[TEXT EXCERPT Boundary: Start]
Futures on the Dow Jones, and Nasdaq rose between 0.2% and 0.4%, suggesting a higher start to trading later in the day. The S&P 500 rose 0.3%. The index is up 14% year-to-date, the second-biggest gain for the first half of the year since 1998.
Data suggests the highly infectious variant may be the most common strain in the US, leading many to question how well the economy will continue to fare. But the spread doesn’t pose a direct risk to equities, and could instead drive a rebound in value stocks and bond yields, JPMorgan said in a note on Wednesday.
US private payrolls data released by the ADP beat expectations on Thursday, rising by 692,000 in June. Economists polled by Bloomberg held a median estimate of a 600,000 payroll gain. But traders think the government’s own jobs report on Friday could jostle markets from a slumber, according to Reuters.
The dollar index advanced ahead of US labor data, after having gained 2.6% in June – its biggest monthly rise since March 2020.
In Europe, the UK recorded more than 26,000 new COVID-19 cases on Wednesday, the biggest daily rise since late January. However, one bright spot so far is hospitalizations and deaths are far more subdued than in the spike in infections at the start of the year, Deutsche Bank analysts said.
Inflation in the UK may be the defining economic theme of the post COVID-19 recovery with important consequences for both monetary and fiscal policy, Sanjay Raja, senior economist at Deutsche Bank, said on Thursday.
London’s FTSE 100 rose 1.2%, the Euro Stoxx 50 rose 1.1%, and Frankfurt’s DAX rose 1.1%.
Asian equities all traded lower on Thursday, while markets in Hong Kong were closed for a holiday. President Xi Jinping marked the 100th anniversary of the Chinese Communist Party’s founding in a speech Thursday, noting the country’s quest to gain control of Taiwan was a “historic mission” and an unshakable party commitment. His address did little to calm geopolitical nerves as the Shanghai Composite fell 0.07% and Tokyo’s Nikkei fell 0.2%.
[TEXT EXCERPT Boundary: End]
[RECORDED INFORMATION Boundary: Start]
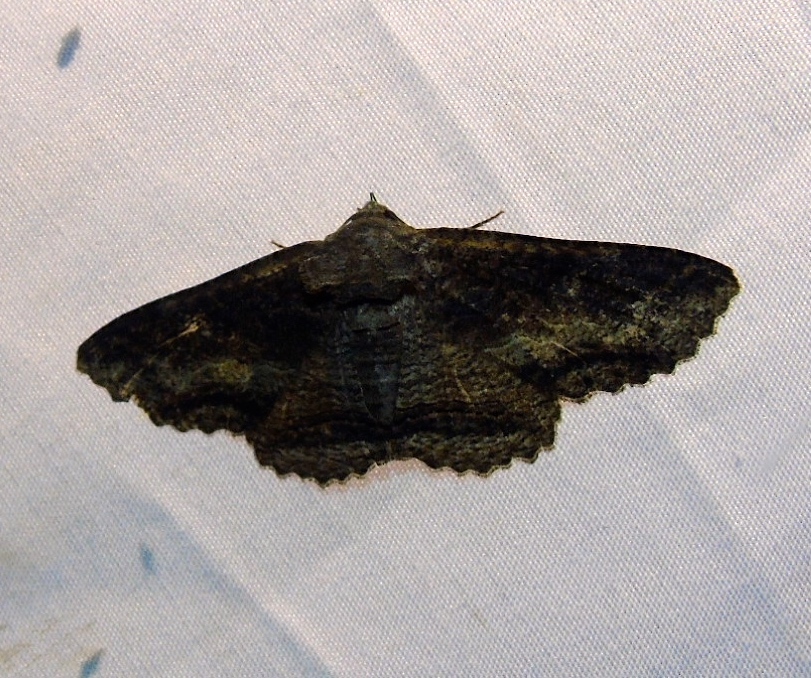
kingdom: Animalia
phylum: Arthropoda
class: Insecta
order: Lepidoptera
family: Erebidae
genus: Zale
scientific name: Zale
[RECORDED INFORMATION Boundary: End]
▶ BRIEF 1
Quote the market report word for word, starting with "Asian equities all" and going on through "Nikkei fell 0.2%.".
▶ BRIEF 2
In the market report, what median estimate for the June payroll gain did economists polled by Bloomberg hold?
The material placed after the market report has no connection to it.

▶ RESPONSE AREA 1
Asian equities all traded lower on Thursday, while markets in Hong Kong were closed for a holiday. President Xi Jinping marked the 100th anniversary of the Chinese Communist Party’s founding in a speech Thursday, noting the country’s quest to gain control of Taiwan was a “historic mission” and an unshakable party commitment. His address did little to calm geopolitical nerves as the Shanghai Composite fell 0.07% and Tokyo’s Nikkei fell 0.2%.

▶ RESPONSE AREA 2
A gain of 600,000.